Getting over the wall

by Gianni Valente

The ordination of the first bishop publicly nominated by the Pope in China since the time of the foundation of the People’s Republic took place in a very Chinese way. In Hengshui, in the province of Hebei, the priests and laity conducted a long and frank negotiation, which concluded only a little before the ceremony, in an attempt to agree with the political authorities on how to conduct the liturgy for ordaining the young Pietro Feng Xinmao as coadjutor bishop of the diocese, so that both the nomination received from the Pope as well as the governmental acceptance be made public during the ritual. Thus, on 6 January last, the liturgy began in the small local church, where the initial stages of the ceremony took place, including that in which the oldest priest in the diocese announced the papal nomination of the new bishop. After which, also so as not to disappoint the faithful who could not find room in the church, the people and clergy crossed the square and the liturgy of consecration was celebrated in, of all places, the great hall of the local House of the People.
Interest was aroused last summer by the open letter in which Giuseppe Han Zhi-hai, bishop of Lanzhou unrecognized by the government, affirmed full communion of faith with the Chinese bishops who are in communion with Rome, even though acting within the “patriotic” procedures and institutions wherewith the civil power controls ecclesial activities (cf. 30Days 10/2003, pp. 21-24). It resounded as an authoritative appeal to get over the division between “non-registered” ecclesial communities and the communities recognized by the government which in China had actually produced the phenomenon of two parallel episcopal structures (neither of which is recognized by the Vatican).
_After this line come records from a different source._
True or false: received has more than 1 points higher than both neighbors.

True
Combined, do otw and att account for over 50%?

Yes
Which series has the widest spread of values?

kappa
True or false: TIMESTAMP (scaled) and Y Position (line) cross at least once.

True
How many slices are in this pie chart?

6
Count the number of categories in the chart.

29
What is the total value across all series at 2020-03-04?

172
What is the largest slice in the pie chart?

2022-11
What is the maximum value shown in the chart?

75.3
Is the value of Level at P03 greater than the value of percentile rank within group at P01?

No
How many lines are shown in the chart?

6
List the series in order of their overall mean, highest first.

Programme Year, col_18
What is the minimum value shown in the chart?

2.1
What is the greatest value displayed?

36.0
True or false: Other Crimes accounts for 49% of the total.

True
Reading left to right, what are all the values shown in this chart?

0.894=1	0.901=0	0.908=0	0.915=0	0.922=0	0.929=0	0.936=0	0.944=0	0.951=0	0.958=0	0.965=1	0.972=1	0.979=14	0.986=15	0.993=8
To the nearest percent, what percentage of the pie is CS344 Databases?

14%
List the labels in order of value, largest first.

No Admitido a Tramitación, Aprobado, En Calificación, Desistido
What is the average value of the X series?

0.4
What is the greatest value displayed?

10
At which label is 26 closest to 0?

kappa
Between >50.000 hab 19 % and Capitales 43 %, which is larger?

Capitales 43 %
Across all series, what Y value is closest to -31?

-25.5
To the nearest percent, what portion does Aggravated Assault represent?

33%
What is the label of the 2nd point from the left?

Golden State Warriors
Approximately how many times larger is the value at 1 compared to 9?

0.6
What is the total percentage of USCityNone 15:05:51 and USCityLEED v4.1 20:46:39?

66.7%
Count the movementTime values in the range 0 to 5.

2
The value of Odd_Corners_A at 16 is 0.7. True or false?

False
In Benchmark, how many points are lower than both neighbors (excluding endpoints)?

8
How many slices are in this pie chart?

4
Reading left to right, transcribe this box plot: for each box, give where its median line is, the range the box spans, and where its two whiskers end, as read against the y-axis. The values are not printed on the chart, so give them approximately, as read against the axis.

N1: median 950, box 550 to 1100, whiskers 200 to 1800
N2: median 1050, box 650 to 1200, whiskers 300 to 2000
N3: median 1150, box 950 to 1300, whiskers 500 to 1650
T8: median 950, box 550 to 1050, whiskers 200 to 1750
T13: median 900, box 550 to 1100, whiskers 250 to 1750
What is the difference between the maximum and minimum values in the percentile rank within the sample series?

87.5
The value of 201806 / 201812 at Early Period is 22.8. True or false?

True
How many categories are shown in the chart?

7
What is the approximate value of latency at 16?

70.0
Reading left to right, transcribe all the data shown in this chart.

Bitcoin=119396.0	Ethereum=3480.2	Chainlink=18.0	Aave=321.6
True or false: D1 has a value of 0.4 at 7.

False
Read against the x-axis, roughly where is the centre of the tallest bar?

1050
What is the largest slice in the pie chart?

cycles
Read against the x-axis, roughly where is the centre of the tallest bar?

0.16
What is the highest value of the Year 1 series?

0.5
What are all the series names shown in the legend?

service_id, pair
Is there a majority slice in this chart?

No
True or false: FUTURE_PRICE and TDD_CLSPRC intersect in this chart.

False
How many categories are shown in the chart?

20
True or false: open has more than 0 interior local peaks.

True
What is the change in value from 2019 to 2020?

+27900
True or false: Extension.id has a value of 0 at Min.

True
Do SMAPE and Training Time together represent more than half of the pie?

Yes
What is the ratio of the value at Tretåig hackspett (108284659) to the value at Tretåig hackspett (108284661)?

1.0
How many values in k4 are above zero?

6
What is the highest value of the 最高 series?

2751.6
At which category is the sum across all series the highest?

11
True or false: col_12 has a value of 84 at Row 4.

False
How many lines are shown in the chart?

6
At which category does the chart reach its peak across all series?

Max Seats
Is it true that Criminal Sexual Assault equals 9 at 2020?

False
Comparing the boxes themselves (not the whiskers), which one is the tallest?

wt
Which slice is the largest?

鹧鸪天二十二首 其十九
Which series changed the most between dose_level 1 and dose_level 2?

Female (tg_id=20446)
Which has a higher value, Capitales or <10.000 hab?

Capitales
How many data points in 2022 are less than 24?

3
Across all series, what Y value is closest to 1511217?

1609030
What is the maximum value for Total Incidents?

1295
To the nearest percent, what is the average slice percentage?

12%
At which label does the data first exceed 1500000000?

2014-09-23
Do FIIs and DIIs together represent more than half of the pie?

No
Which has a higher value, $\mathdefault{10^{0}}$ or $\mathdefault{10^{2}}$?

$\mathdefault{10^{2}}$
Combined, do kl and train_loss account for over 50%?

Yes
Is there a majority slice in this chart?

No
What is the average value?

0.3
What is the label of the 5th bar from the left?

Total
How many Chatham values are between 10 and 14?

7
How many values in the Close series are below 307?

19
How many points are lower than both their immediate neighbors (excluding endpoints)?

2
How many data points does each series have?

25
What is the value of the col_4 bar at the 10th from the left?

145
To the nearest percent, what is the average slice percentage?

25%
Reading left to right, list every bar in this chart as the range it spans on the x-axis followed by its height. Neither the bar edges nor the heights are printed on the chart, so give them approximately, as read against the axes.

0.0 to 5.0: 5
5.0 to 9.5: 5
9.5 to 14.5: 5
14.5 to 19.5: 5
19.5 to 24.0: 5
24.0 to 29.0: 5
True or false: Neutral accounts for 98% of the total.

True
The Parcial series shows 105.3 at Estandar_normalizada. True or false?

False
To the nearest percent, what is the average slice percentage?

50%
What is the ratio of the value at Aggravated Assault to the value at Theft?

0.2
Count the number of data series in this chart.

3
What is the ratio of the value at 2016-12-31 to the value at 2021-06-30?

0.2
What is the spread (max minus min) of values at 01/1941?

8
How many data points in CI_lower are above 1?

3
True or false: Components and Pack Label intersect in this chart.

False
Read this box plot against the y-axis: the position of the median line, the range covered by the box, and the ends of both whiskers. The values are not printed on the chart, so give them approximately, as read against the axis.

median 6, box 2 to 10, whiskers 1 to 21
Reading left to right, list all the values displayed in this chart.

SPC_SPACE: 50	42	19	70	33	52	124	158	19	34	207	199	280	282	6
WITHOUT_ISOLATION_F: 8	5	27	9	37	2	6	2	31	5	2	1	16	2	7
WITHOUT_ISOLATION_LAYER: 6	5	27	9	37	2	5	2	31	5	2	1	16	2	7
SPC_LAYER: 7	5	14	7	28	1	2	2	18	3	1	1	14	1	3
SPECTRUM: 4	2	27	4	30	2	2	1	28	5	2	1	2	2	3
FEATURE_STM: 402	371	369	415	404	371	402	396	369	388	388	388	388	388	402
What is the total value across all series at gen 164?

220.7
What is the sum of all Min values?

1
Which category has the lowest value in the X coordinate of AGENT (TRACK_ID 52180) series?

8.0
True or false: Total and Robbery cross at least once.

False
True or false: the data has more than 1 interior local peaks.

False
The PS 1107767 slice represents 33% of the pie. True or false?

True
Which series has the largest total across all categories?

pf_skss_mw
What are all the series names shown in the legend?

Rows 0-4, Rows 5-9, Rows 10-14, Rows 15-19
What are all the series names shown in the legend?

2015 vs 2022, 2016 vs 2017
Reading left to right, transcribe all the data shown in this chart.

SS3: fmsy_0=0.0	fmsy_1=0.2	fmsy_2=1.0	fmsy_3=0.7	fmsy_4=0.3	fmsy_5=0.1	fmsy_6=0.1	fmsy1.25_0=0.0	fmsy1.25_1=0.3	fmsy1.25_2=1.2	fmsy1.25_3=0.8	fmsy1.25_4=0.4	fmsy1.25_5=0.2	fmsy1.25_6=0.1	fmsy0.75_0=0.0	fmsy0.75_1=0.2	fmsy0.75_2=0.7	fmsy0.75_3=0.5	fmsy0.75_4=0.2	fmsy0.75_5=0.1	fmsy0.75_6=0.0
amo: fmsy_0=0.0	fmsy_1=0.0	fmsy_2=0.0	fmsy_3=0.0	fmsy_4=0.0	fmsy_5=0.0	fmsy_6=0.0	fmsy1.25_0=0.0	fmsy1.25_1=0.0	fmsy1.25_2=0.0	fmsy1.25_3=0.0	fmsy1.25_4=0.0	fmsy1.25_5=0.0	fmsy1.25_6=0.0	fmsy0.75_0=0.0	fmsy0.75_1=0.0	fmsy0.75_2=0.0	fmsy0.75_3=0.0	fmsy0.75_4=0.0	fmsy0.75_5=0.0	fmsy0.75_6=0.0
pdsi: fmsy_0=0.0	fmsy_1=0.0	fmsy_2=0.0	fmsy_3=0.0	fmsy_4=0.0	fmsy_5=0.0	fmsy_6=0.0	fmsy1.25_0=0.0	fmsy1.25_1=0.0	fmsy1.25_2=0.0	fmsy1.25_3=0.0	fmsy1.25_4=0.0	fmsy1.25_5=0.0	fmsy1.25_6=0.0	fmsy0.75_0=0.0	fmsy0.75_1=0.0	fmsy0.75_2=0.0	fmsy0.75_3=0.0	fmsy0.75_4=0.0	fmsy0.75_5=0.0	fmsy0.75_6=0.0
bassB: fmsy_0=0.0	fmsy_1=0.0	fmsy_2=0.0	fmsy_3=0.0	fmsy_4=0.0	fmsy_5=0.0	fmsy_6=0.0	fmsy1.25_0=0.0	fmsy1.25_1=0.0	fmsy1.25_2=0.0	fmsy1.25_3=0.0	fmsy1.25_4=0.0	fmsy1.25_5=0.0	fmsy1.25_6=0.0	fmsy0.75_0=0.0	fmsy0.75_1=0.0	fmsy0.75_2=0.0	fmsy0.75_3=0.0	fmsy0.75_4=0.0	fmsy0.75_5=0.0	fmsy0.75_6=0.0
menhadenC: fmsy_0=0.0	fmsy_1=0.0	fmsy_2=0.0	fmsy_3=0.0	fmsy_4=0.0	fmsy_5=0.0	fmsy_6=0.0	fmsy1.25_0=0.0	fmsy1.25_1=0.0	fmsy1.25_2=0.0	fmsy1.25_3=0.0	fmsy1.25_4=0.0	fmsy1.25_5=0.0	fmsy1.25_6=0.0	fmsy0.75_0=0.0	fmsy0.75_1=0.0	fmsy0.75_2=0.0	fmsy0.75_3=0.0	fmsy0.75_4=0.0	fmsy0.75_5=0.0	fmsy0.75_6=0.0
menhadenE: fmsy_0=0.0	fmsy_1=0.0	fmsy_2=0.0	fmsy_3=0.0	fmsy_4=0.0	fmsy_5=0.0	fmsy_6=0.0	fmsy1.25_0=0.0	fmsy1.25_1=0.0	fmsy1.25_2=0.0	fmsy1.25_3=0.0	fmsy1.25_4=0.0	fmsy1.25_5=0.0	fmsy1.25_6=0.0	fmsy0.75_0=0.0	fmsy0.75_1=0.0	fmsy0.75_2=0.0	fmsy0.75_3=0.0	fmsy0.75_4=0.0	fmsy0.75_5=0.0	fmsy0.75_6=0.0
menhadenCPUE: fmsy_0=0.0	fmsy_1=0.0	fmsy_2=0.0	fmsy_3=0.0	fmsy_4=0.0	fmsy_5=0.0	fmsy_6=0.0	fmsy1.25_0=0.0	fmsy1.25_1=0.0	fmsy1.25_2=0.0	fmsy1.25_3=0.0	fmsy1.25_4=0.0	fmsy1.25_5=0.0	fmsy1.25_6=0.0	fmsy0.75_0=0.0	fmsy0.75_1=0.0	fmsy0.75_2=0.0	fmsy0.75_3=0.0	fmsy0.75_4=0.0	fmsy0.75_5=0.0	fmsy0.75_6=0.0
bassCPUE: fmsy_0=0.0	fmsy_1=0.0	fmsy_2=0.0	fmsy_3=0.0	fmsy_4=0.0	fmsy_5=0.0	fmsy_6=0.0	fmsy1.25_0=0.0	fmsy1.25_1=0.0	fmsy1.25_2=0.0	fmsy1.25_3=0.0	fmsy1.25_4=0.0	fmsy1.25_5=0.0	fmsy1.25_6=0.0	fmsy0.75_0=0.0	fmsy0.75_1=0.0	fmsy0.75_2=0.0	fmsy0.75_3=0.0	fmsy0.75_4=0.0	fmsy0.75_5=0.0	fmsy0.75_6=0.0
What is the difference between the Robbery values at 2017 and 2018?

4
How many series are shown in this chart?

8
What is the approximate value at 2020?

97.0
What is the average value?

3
In the game of coded signals which the Vatican and the Chinese administration send each other in the absence of official channels for dialogue, this procedure “agreed” for the ordination of Hengshui, repeated on 29 April last at the consecration of Jinan, could represent a model for a provisional solution to be experimented, with a view to a tacit and gradual resolution of the anomalous situation. A process which the Holy See is going along with by suspending “underground” ordinations (the last without any recognition by governmental institutions took place mid way through the ’nineties) and trying in so far as possible to give its reserved consent to the nomination of candidates recognized as bishops by the government and not opposed by the so-called “underground” communities.